Almost 100,000 fewer cars were built in the first three months of 2022 compared to last year.

Manufacturing has dropped by nearly a third, according to the Society of Motor Manufacturers and Traders (SMMT).

The SMMT linked the decline to a global shortage of computer chips and rising energy costs for manufacturers.

During the first three months of the year, a total of 207,347 new cars were built in the UK, down from 306,558 in the same three months in 2021, when the pandemic created added pressures for manufacturers.

Manufacturers have been struggling to get hold of the parts they need – in particular semiconductors, or computer chips, which are widely used on modern vehicles.

The closure of Honda’s plant in Swindon last year has also been a major factor, and has contributed to a steep reduction in the number of cars exported to the US. Exports to the US saw the greatest decrease last month and declined by 63.8% during March, while exports to the EU declined by 24.5%.

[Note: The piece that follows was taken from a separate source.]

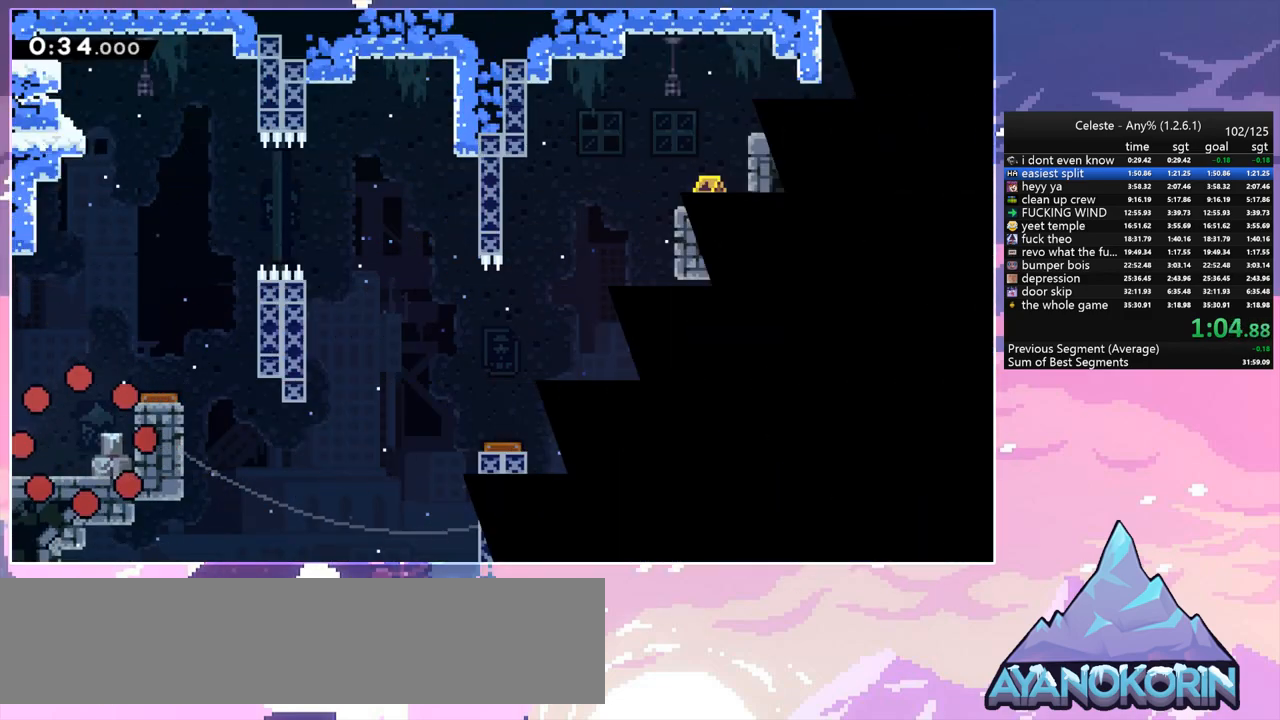
{"keys": ["jump", "right"], "events": [[267, "jump", "down"]]}
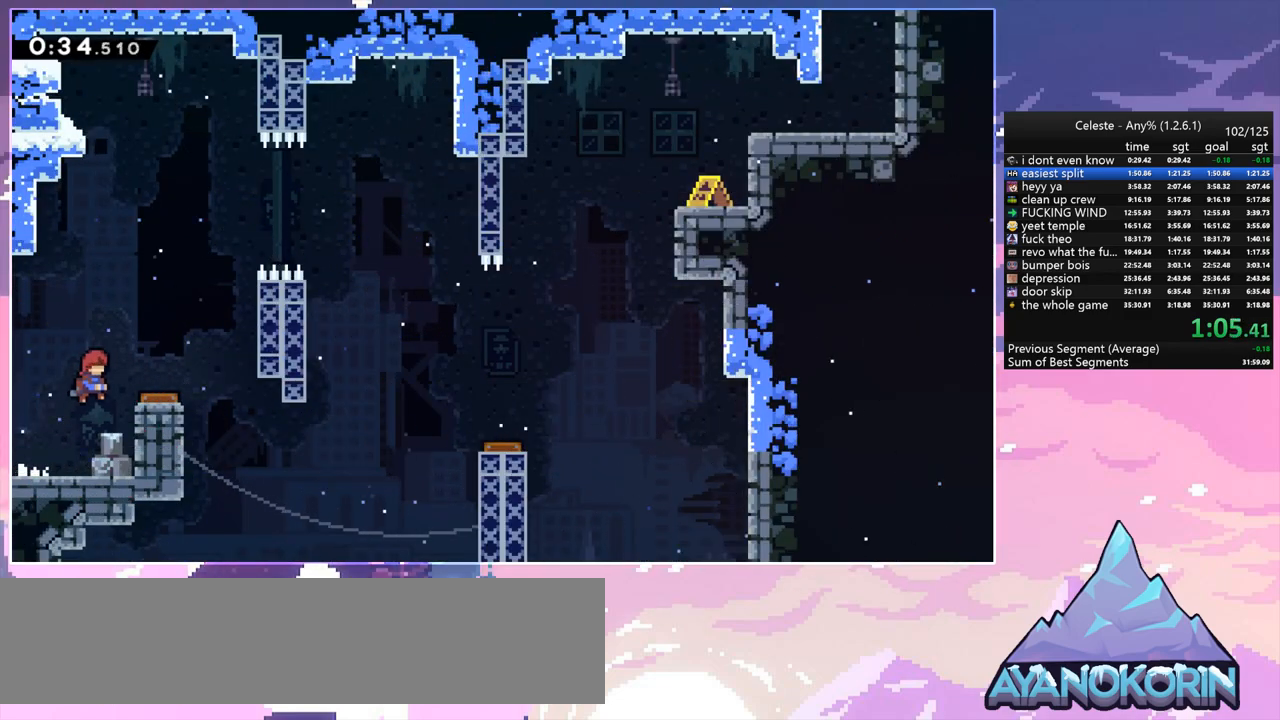
{"keys": ["dash", "right"], "events": [[50, "jump", "up"], [417, "dash", "down"]]}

The war in Ukraine is also having an effect on production, with factories struggling to get hold of parts such as wiring systems that would normally come from the region.

Meanwhile, carmakers are becoming increasingly concerned about the impact of rising energy costs.

‘Urgent action needed’

Mike Hawes, chief executive of the SMMT said that two years after the start of the pandemic, automotive production was “still suffering badly”.

“Recovery has not yet begun and, with a backdrop of an increasingly difficult economic environment, including escalating energy costs, urgent action is needed to protect the competitiveness of UK manufacturing,” Mr Hawes continued.

“We want the UK to be at the forefront of the transition to electrified vehicles, not just as a market but as a manufacturer so action is urgently needed if we are to safeguard jobs and livelihoods,” he added.

Responding to the figures, Chris Knight, automotive partner at consultancy firm KPMG, said component and material availability challenges remain, with the problems caused by the pandemic now “added to by conflict in Ukraine”.

“A focus on prioritising available components and materials into higher-margin vehicle production and sales has been to the detriment of some parts of the fleet industry,” Mr Knight added.